While Duffin found references of the condition stretching back to the writings of Aristotle, the condition – described in one report as a “kind of modern-day stigmata” – is often referenced alongside Christianity and the crucifixion, an association that may make it more difficult to accept, she noted.

“Blood is so pervasive – in not only religious mythology, but all mythology – that it makes people sort of think twice,” she said. “I began to wonder if one of the reasons journals don’t publish it, or are a little bit leery of it, is because it has kind of been owned by religious sources.”

This could be slowly changing. Of the 42 reports Duffin came across, almost half had appeared in the last five years, raising questions as to whether the incidence of the condition is increasing or whether it’s simply becoming more recognised by doctors.

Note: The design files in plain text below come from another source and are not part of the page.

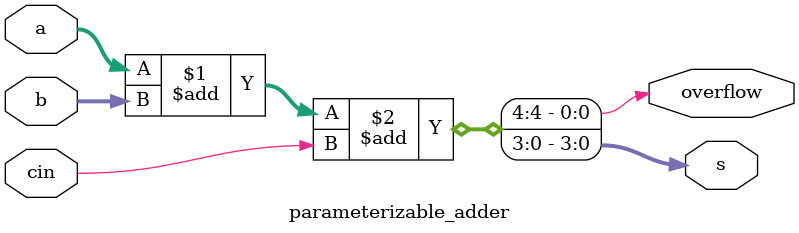
<source format=sv>
module parameterizable_adder #(bit_count = 4)
	(input logic[bit_count-1:0] a,b,input logic cin,output logic[bit_count-1:0] s,output logic overflow);

	
	assign {overflow, s} = a + b+ cin;
	
endmodule

</source>
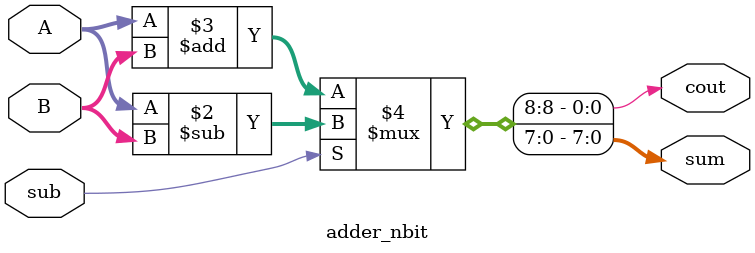
<source format=v>
module adder_nbit
#(
	parameter N = 8 //default
)
(
	input sub,
	input[N-1:0] A,
	input[N-1:0] B,
	output reg cout,
	output reg [N-1:0] sum
);
	always @(*) 
		{cout, sum} = (sub) ? A - B : A + B;
endmodule
</source>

This latest report might also help to shine a spotlight the condition, noted Duffin. She said she had already heard from one man who believed his relative – a returning war veteran with PTSD – might also be afflicted.

“The reason that I think it’s possible that there might be more out there than we know is that it seems that, although it’s spectacular, it’s benign,” she said. “In all of these cases I dug out – the 42 case reports – the patients all survived. They’re terrified because it’s really frightening to have this happen, but it seems to be quite innocuous as a symptom.”